Excerpted text »
-----

Flask Service (flask-svc.yaml)

apiVersion: v1
kind: Service
metadata:
  name: flask-svc
  namespace: flask-app
spec:
  selector:
    app: flask
  type: LoadBalancer
  ports:
  - port: 80
    targetPort: 5000

ConfigMap for Flask App (flask-config.yaml)

apiVersion: v1
kind: ConfigMap
metadata:
  name: flask-config
  namespace: flask-app
data:
  APP_ENV: production
  DEBUG: "false"
  MYSQL_DB: flaskdb
  MYSQL_HOST: mysql-svc.mysql.svc.cluster.local

Namespaces (namespaces.yaml)

apiVersion: v1
kind: Namespace
metadata:
  name: flask-app
---
apiVersion: v1
kind: Namespace
metadata:
  name: mysql


Secret for DB Credentials (db-credentials.yaml)

kubectl create secret generic db-credentials \
  --namespace=flask-app \
  --from-literal=username=flaskuser \
  --from-literal=password=flaskpass \
  --from-literal=database=flaskdb

Setup and Configure MySQL Pods


ConfigMap for MySQL Init Script (mysql-initdb.yaml)

-----

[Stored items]
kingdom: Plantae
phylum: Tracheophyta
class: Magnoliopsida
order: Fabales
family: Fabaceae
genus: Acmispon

-----

Work instructions »
1. Answer these questions about the Kubernetes configuration excerpt:
(a) What targetPort does the flask-svc Service use?
(b) What value does flask-config give to DEBUG?
(c) What is the name of the second Namespace defined in namespaces.yaml?
2. Pick up the Kubernetes configuration excerpt after its last heading and write the content that should come next.
The data isn't needed for anything here.

Responses to the exercise »
1.
(a) 5000
(b) "false"
(c) mysql

2.
apiVersion: v1
kind: ConfigMap
metadata:
  name: mysql-initdb
  namespace: mysql
data:
  initdb.sql: |
    CREATE DATABASE IF NOT EXISTS flaskdb;
    CREATE USER 'flaskuser'@'%' IDENTIFIED BY 'flaskpass';
    GRANT ALL PRIVILEGES ON flaskdb.* TO 'flaskuser'@'%';
    FLUSH PRIVILEGES;

MySQL Service (mysql-svc.yaml)

apiVersion: v1
kind: Service
metadata:
  name: mysql-svc
  namespace: mysql
spec:
  selector:
    app: mysql
  ports:
  - port: 3306
    targetPort: 3306

MySQL StatefulSet (mysql-statefulset.yaml)

apiVersion: apps/v1
kind: StatefulSet
metadata:
  name: mysql-statefulset
  namespace: mysql
  labels:
    app: mysql
spec:
  serviceName: "mysql-svc"
  replicas: 1
  selector:
    matchLabels:
      app: mysql
  template:
    metadata:
      labels:
        app: mysql
    spec:
      initContainers:
      - name: init-clear-mysql-data
        image: busybox
        command: ["sh", "-c", "rm -rf /var/lib/mysql/*"]
        volumeMounts:
        - name: mysql-persistent-storage
          mountPath: /var/lib/mysql
      containers:
      - name: mysql
        image: mysql:5.7
        ports:
        - containerPort: 3306
          name: mysql
        env:
        - name: MYSQL_ROOT_PASSWORD
          value: rootpassword   # For production, use a Secret instead.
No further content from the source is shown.